The bump mapping approximated surface detail by perturbing the lighting lookup.

For each pixel, I sampled a height map at four offset positions to estimate local slope. That slope was then added directly to the coordinate used to sample the lighting map. In other words, I was perturbing the lookup into the shading function, not constructing a true perturbed 3D normal and relighting from that.

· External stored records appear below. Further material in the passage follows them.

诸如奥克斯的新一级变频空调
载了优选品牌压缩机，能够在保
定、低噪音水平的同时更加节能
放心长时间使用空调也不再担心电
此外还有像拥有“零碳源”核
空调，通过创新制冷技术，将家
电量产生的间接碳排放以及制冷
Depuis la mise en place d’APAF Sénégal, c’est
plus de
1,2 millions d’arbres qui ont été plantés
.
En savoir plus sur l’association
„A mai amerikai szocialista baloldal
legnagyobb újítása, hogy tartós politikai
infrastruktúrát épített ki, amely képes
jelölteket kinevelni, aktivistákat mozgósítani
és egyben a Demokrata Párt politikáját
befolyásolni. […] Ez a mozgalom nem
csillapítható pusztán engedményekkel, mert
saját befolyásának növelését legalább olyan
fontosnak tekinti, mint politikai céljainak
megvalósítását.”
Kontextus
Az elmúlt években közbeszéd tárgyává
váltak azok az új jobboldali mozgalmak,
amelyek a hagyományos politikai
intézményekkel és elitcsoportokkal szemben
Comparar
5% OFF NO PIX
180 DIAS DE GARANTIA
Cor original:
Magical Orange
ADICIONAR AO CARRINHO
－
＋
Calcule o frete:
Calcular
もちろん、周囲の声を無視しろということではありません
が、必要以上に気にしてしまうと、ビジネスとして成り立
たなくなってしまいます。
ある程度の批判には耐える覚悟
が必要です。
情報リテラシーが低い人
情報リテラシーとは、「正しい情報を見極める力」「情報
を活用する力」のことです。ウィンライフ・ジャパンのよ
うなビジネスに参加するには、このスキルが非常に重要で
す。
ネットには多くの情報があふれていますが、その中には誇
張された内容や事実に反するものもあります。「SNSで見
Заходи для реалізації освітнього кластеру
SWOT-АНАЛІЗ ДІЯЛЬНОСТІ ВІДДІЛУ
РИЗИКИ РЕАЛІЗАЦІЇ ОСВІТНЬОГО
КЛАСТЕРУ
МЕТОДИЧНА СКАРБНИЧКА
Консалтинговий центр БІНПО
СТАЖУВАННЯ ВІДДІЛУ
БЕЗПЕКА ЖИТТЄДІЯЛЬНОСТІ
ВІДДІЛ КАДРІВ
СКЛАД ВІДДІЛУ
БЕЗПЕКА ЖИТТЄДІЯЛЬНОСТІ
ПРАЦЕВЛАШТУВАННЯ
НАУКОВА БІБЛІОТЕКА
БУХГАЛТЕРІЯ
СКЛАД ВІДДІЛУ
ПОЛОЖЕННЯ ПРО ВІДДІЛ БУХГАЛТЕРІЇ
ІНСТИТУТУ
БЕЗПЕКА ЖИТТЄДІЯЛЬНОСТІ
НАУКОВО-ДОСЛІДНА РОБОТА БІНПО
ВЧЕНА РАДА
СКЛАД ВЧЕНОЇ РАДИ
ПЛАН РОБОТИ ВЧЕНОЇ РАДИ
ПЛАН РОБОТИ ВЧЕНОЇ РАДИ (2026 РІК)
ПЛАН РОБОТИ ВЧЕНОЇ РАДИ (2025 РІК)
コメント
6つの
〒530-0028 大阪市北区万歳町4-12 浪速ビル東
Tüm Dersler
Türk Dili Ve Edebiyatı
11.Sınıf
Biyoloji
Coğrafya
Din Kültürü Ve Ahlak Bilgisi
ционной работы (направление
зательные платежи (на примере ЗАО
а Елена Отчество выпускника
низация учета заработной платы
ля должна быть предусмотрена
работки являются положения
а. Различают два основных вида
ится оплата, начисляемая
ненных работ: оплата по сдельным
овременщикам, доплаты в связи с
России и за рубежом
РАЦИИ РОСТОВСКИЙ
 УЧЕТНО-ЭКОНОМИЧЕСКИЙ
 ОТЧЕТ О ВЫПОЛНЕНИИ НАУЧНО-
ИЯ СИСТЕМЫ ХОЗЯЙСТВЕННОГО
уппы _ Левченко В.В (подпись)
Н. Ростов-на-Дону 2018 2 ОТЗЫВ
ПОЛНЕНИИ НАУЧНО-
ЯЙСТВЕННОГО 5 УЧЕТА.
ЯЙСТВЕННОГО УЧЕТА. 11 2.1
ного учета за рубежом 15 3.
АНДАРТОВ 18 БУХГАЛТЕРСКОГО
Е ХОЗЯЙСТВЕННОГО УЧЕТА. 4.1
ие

This is the core of the bump-mapped inner loop from envirobumptexturetriangle():

// Sample the height map one pixel forward and backward in both directions.
a1 = ((a + dadx) & 0xff00) + ((b + dbdx) >> 8);
a2 = ((a - dadx) & 0xff00) + ((b - dbdx) >> 8);
b1 = ((a + dady) & 0xff00) + ((b + dbdy) >> 8);
b2 = ((a - dady) & 0xff00) + ((b - dbdy) >> 8);

asm xor ax, ax
asm mov es, [bumpmap]
// Horizontal height difference.
asm mov di, [a1]
asm mov al, es:[di]
asm mov [ah1], ax
asm mov di, [a2]
asm mov al, es:[di]
asm mov [ah2], ax
// Vertical height difference.
asm mov di, [b1]
asm mov al, es:[di]
asm mov [bh1], ax
asm mov di, [b2]
asm mov al, es:[di]
asm mov [bh2], ax

// Add the local slope to the light-map lookup coordinates.
bmpu = ah1 - ah2 + (u >> 8);
bmpv = bh1 - bh2 + (v >> 8);

This is an emboss-style bump mapping technique. It approximates a perturbed normal without paying the cost of computing one explicitly.

One subtle point here is that only the lighting lookup gets perturbed. The diffuse texture coordinates stay untouched. That is the correct behavior. Bump maps should change the apparent shading of the surface, not slide the albedo texture around underneath it.

What This Was#

This was a very period-specific set of solutions. 3D graphics accelerators like the Voodoo serie, dedicated graphics memory, and CPU improvements like fast floating point obsoleted pretty much all of these techniques.

On the bright side, this work did land me my first job in the industry. Sir-Tech Canada hired me that summer to help with their transition from a 2D game studio to 3D.